Elle est, du reste, très-possédée de cette idée qui lui est venue tout à
coup, en découvrant que j'étais musicien.

--Quand tu m'as dit que j'avais une voix si belle, j'ai eu du chagrin en
songeant que je ne savais rien, et que je n'aurais jamais le temps et le
moyen d'apprendre. Qu'est-ce que c'est que mon état de _stiratrice_? Il
y a de quoi manger du pain, et rien de plus. Il a un talent, lui, et
il me donnera mes aises; mais je rougirai de ne pouvoir lui donner les
siennes et d'être une charge pour lui. Voilà ce que je me disais, et
à présent j'ai repris confiance en moi-même. Je ne serai plus une
ouvrière, une femme de chambre pour ceux qui me verront arriver avec
toi dans ton pays. Je serai une artiste, ta pareille, ton égale, et tu
n'auras jamais à rougir de m'avoir aimée.

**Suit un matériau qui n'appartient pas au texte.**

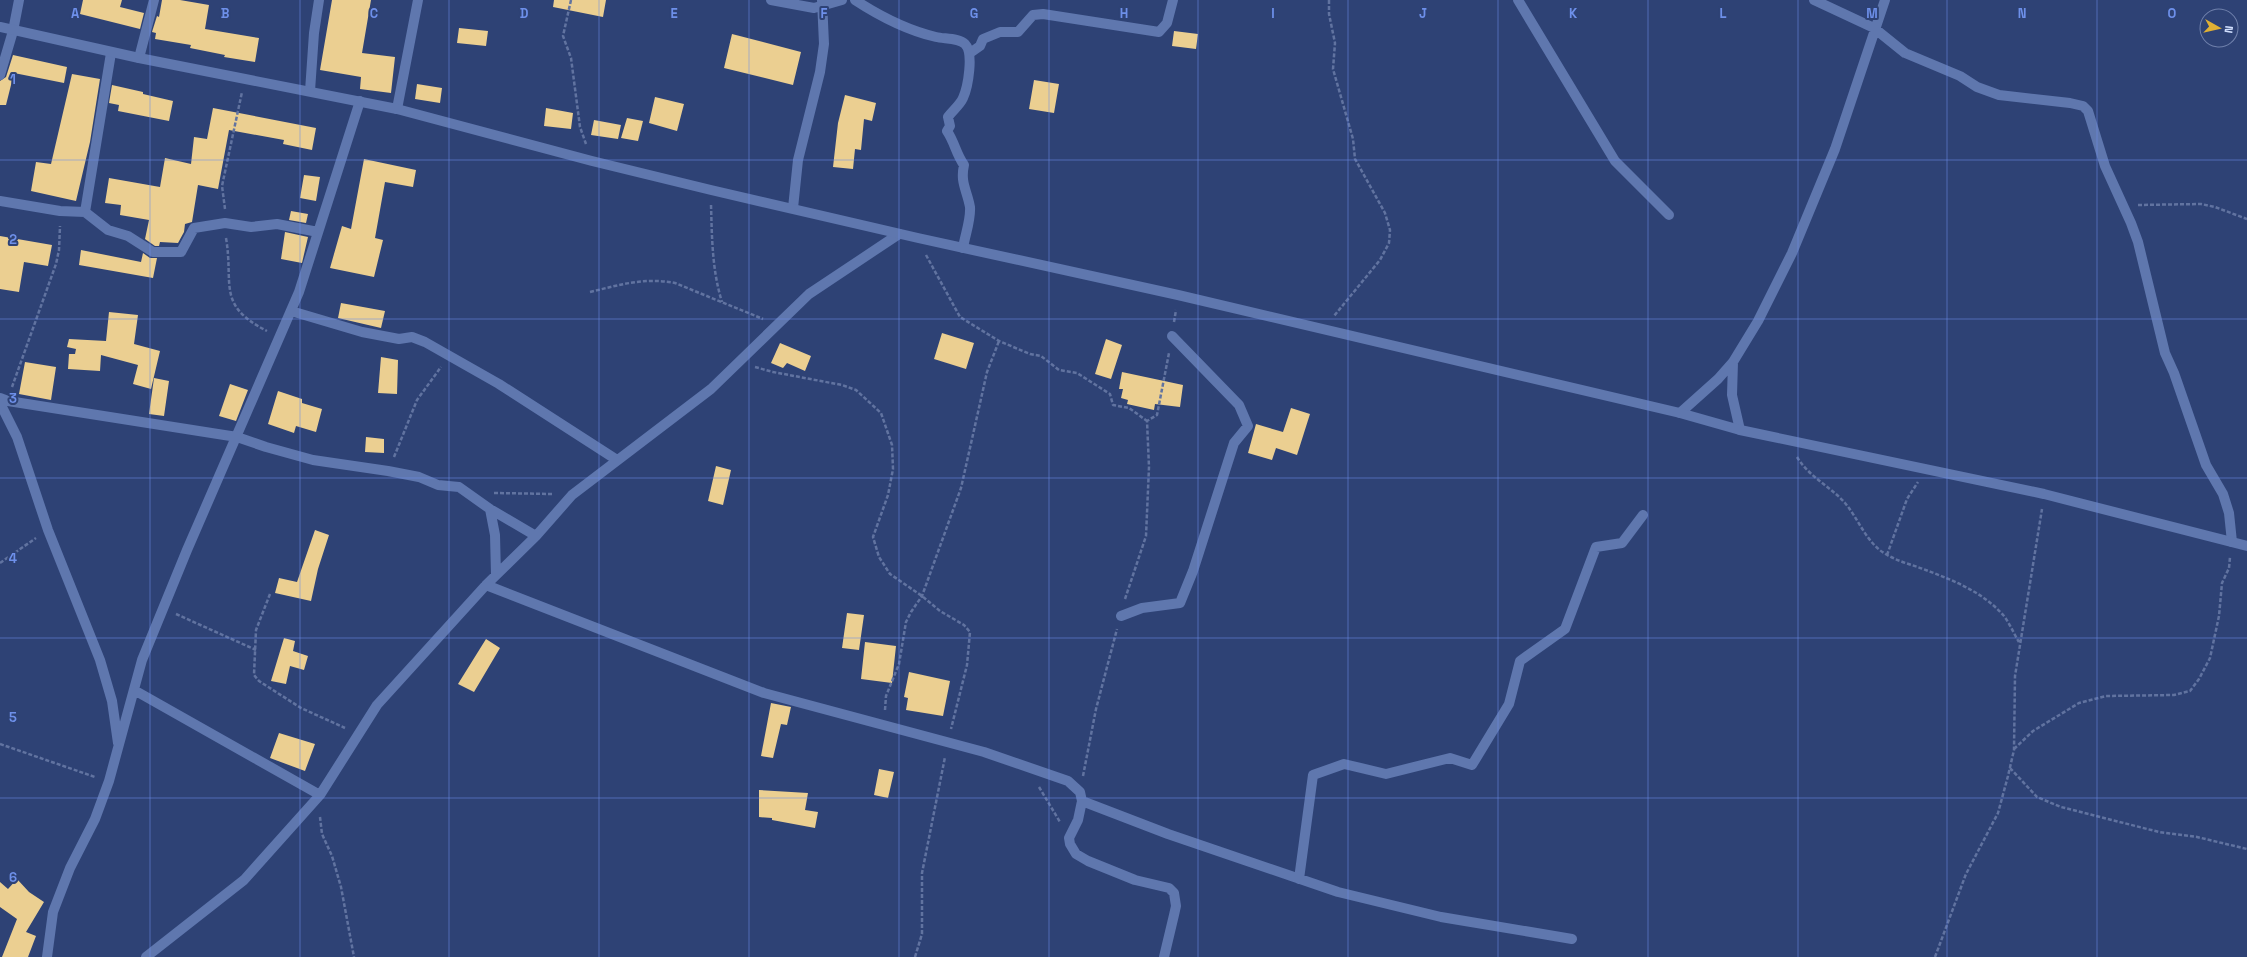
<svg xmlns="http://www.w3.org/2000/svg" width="2247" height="957" font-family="'Space Grotesk',sans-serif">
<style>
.building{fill:#ebcf91}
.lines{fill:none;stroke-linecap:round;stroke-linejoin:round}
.path{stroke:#6173a0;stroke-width:2.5;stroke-dasharray:4 2;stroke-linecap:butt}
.street{stroke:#5f77ae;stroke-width:10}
.secondary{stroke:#5f77ae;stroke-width:10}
.grid{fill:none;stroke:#6e90ea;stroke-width:1;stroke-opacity:0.55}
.grid-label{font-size:13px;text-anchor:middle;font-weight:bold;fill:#6e90ea;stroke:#2e4275;stroke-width:4;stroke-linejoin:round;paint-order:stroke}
</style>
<rect width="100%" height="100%" fill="#2e4275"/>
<!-- building -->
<path class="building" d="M 83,0 L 122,0 L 120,7 L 144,13 L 140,29 L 80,14 Z
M 162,0 L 180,0 L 209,5 L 205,29 L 259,38 L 255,62 L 224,57 L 225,55 L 190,48 L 191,45 L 155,39 L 156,33 L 152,32 L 157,16 L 159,17 Z
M 332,0 L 371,0 L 362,53 L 395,57 L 391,93 L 360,89 L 361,77 L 320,70 Z
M 554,0 L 606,0 L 603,17 L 553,7 Z
M 459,28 L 488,31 L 486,46 L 457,43 Z
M 1174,31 L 1198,34 L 1196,49 L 1172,46 Z
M 732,34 L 801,52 L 793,85 L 724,68 Z
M 13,55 L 67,67 L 64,83 L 14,73 L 6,105 L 0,105 L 0,81 L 6,77 Z
M 72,74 L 100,79 L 90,142 L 76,201 L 31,191 L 36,162 L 51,164 Z
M 1034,80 L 1059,84 L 1054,113 L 1029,109 Z
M 417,84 L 442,88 L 440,103 L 415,99 Z
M 112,85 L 143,92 L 143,94 L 173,101 L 169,121 L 118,111 L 119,105 L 109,103 Z
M 845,95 L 876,103 L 872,121 L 864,119 L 861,150 L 855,149 L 853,169 L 833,167 L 838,123 Z
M 655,97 L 684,104 L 677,131 L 649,123 Z
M 213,108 L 316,128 L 312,150 L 283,144 L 284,140 L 229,130 L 218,189 L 198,185 L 192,222 L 185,224 L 184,232 L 178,243 L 160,242 L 159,246 L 155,246 L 145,239 L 149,220 L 120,215 L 121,205 L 105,203 L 109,178 L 160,187 L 165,158 L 191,164 L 194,137 L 207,139 Z
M 546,108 L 573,113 L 571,129 L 544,126 Z
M 627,118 L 643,121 L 638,141 L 621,138 Z
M 594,120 L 621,125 L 618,139 L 591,135 Z
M 364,159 L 416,170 L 413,187 L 385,182 L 375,238 L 383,240 L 374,277 L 330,268 L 342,226 L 351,229 Z
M 304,175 L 320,177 L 316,201 L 300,198 Z
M 291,211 L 308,214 L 306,223 L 289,220 Z
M 285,232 L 308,237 L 302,263 L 281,259 Z
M 0,236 L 52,245 L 48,266 L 24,262 L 19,292 L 0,289 Z
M 81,250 L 141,262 L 143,253 L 150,258 L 157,258 L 153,278 L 79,265 Z
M 341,303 L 385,311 L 381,328 L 338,318 Z
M 109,312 L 138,315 L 134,344 L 160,351 L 151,389 L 133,384 L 138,365 L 101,355 L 100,371 L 68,369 L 69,354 L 75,354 L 76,349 L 67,347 L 69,339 L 106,341 Z
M 942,333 L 974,343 L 966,369 L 934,359 Z
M 1106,339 L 1122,345 L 1111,379 L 1095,374 Z
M 780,343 L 811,356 L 805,371 L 787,363 L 783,368 L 771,363 Z
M 381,357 L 398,360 L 397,394 L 378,393 Z
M 25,362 L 56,367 L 51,400 L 19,394 Z
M 1122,372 L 1183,385 L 1180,407 L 1155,404 L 1154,410 L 1127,404 L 1128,400 L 1121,398 L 1123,389 L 1119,389 Z
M 154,378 L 169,381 L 164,416 L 149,414 Z
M 230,384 L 248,390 L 236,421 L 219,416 Z
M 278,391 L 302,399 L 302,403 L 322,409 L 316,432 L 296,426 L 294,433 L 268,424 Z
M 1291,408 L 1310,414 L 1297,455 L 1276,448 L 1272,460 L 1248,453 L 1256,424 L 1283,432 Z
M 366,437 L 384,439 L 384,453 L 365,452 Z
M 716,466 L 731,470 L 723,505 L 708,501 Z
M 315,530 L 329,535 L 318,569 L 311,601 L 275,593 L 279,578 L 297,582 Z
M 847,613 L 864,615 L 859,650 L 842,648 Z
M 284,638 L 295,641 L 293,651 L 308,656 L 304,670 L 290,666 L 286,684 L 271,681 Z
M 486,639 L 500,648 L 474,692 L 458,684 Z
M 865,642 L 896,646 L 892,683 L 861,679 Z
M 909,672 L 950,681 L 943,716 L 906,710 L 908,698 L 904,697 Z
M 771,703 L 791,707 L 787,725 L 781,724 L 773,758 L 761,756 Z
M 279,733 L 315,744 L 305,771 L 270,758 Z
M 879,769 L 894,772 L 888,798 L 874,795 Z
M 759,790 L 808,793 L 805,810 L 818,812 L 815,828 L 772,820 L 772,818 L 759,817 Z
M 17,879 L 29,892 L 44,902 L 26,932 L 36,936 L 28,957 L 2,957 L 17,919 L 0,907 L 0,882 L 8,889 Z"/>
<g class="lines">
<!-- path -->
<path class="path" d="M 571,0 L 563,36 L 571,58 L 580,127 L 586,144
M 1329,0 L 1329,14 L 1335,43 L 1333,69 L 1353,139 L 1355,159 L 1385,213 L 1390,230 L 1389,243 L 1380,260 L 1334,316
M 711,205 C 712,238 712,270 722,302
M 2138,205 L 2201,204 L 2215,207 L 2247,219
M 225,209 L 222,186 L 242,92
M 226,238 C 234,285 216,305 267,331
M 926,255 L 960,317 L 999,341 L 1030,354 L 1041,356 L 1059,370 L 1077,373 L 1110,394 L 1113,405 L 1129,408 L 1147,421
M 590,292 C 619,285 645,277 675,283 L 763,319
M 1174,322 L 1176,310
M 755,367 L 773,372 L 842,385 L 856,390 L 881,413 L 892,445 L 893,469 L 888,495 L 873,537 L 879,557 L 890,574 L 922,596 L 940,611 L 964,625 L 970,632 L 967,665 L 951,729
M 12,387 L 56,264 L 59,250 L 60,226
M 394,457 L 417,400 L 441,367
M 1797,457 C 1809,477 1830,486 1845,503 C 1858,518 1866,542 1884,553 C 1896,561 1910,564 1923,569 C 1953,580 1983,592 2004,616 C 2010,624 2014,634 2019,642
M 494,493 L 553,494
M 1887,555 L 1907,499 L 1918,482
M 0,563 L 36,538
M 270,594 L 256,630 L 254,675 L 259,681 L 301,708 L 345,728
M 1125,599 L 1146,536 L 1149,467 L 1147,421 L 1157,415 L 1169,353
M 176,614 L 256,650
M 885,710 L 886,696 L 899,664 L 906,622 L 911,612 L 922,596 L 961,488 L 987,372 L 999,341
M 0,744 L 95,777
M 2014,749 L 2033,731 L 2079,703 L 2106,696 L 2174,695 L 2190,691 L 2199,679 L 2210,658 L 2219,616 L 2222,583 L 2229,568 L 2230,557
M 2010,768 L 2037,797 L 2061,807 L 2159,832 L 2197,837 L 2247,849
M 1083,776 L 1096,709 L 1117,629
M 1039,787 L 1060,822
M 320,817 L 322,834 L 332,856 L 341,887 L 354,957
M 915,957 L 922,934 L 922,873 L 945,757
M 1935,957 L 1966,874 L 1998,813 L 2008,776 L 2014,750 L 2015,676 L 2042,509"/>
<!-- street -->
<path class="street" d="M 771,0 L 814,8 L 842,0
M 855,0 C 881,17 906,30 936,37 C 944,39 959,38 965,44 C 974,53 968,87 963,98 C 960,105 953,110 948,117 L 950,126 L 947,131 C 955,143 956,154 964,165 C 960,183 967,190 970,207 C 971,220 965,235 963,248
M 1518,0 L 1615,161 L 1669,215
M 1814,0 L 1874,28 L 1905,53 L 1960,76 L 1977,87 L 1999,95 L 2070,103 L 2083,106 L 2088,111 L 2105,166 L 2131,223 L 2138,242 L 2165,353 L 2174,373 L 2206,465 L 2223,494 L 2229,513 L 2232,542
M 970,53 L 980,46 L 983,39 L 1000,32 L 1018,32 L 1033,15 L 1043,14 L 1159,32 L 1167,23 L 1173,0
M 139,58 L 154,0
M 0,75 L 13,31 L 19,0
M 310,91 L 314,33 L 319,0
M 397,109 L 418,0
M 0,201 L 60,211 L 85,212 L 108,230 L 128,236 L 153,252 L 181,252 L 194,228 L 225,223 L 251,227 L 277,224 L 318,232
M 793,208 L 798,160 L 820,72 L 824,44 L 822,0
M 85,212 L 111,53
M 291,311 L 362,332 L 399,339 L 412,337 L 425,342 L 499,384 L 617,460
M 1733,362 L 1732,395 L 1740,430
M 0,398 L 8,401 L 237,437 L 266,447 L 313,460 L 388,471 L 419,477 L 438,485 L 459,487 L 490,509 L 536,536
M 0,403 L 17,437 L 48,530 L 100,660 L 112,701 L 118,743
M 1680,413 L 1718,379 L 1733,362 L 1758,321 L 1792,253 L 1835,149 L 1885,0
M 490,509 L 495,535 L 496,575
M 486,585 L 764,693 L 984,752 L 1068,781 L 1080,792 L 1082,801 L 1078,820 L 1069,838 L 1070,844 L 1076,854 L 1088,861 L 1135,880 L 1169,888 L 1174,893 L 1176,906 L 1174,915 L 1164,957
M 1121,616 L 1142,608 L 1180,603 L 1193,571 L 1234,443 L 1248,426 L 1239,405 L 1172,336
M 134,690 L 320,795
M 1082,801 L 1168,834 L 1338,892 L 1441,917 L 1572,939
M 1299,879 L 1313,775 L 1344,764 L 1386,774 L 1450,758 L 1472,765 L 1509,704 L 1520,661 L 1565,629 L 1596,547 L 1622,543 L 1643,515
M 47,957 L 53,912 L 70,868 L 95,819 L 109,781 L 142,660 L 187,550 L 299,292 L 360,101
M 146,957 L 244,880 L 320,795 L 377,705 L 486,585 L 536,536 L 572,495 L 711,389 L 809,294 L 899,234"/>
<!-- secondary -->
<path class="secondary" d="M 0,27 L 139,58 L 397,109 L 592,161 L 711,190 L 918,238 L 1178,295 L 1680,413 L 1740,430 L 2044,494 L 2247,546"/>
</g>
<!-- grid -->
<path class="grid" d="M 150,0 L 150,957M 300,0 L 300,957M 449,0 L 449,957M 599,0 L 599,957M 749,0 L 749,957M 899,0 L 899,957M 1049,0 L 1049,957M 1198,0 L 1198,957M 1348,0 L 1348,957M 1498,0 L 1498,957M 1648,0 L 1648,957M 1798,0 L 1798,957M 1947,0 L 1947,957M 2097,0 L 2097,957M 0,160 L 2247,160M 0,319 L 2247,319M 0,478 L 2247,478M 0,638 L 2247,638M 0,798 L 2247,798"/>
<g class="grid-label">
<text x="75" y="18">A</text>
<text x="225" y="18">B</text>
<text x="374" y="18">C</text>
<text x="524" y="18">D</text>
<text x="674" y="18">E</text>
<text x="824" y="18">F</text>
<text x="974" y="18">G</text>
<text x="1124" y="18">H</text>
<text x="1273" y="18">I</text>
<text x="1423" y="18">J</text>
<text x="1573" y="18">K</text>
<text x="1723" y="18">L</text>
<text x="1872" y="18">M</text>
<text x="2022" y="18">N</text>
<text x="2172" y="18">O</text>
<text x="13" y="84">1</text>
<text x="13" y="244">2</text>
<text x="13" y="403">3</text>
<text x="13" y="563">4</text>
<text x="13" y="722">5</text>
<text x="13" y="882">6</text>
</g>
<!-- north arrow -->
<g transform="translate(2219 28) rotate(98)"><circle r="19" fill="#2e4275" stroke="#7081ac"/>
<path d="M0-3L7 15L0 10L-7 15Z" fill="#e0b034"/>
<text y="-6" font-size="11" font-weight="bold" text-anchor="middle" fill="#d2e0ff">N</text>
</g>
</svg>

Quand elle parle ainsi, sa figure prend une expression si sérieuse et
son oeil noir se fixe et se dilate avec une volonté si prononcée, que je
ne peux pas douter de l'avenir qu'elle rêve. Et pourtant il me semble
que j'aimerais mieux pouvoir en douter un peu. Je vais vous expliquer
cela.



XLIX

15 mai.--Mondragone.

Hier, Brumières est venu nous rendre visite pendant qu'elle étudiait. De
loin, il avait entendu cette voix merveilleuse, et il ne pouvait croire
que ce fût celle de la Daniella. Quand il en fut convaincu, et qu'elle
lui eut chanté une très-belle vocalise que j'ai trouvé à la villa
Taverna dans les feuilleta déchirés d'un vieux solfège, et que je crois
être de Hasse, il fit deux fois le tour de la chapelle qui me sert
d'atelier, en donnant des marques d'une vive préoccupation. Puis il
revint vers moi et me dit:

--Mais elle n'a aucune notion de musique, n'est-ce pas? Elle a appris
cela comme un perroquet; elle ne le lit pas, vous le lui avez seriné?

Je me mis à rire.

--Et pourquoi riez-vous, voyons?

--Parce que vous faites des questions d'enfant. Il lui a fallu deux
jours pour comprendre ce que c'est que de la musique écrite. Dans quinze
jours, elle lira à livre ouvert dans n'importe quelle partition. Dans un
mois, avec l'intelligence et la volonté dont elle est douée, elle sera
capable de faire sa partie raisonnée dans un ensemble. Mais cet A B C de
la pratique, dont vous faites une si grosse affaire, ne lui servirait
absolument à rien, si elle n'était pas douée comme elle l'est. Il y
a des artistes qui ont étudié dix ans et qui ne se doutent pas de ce
qu'elle sait, sans qu'elle-même s'en doute.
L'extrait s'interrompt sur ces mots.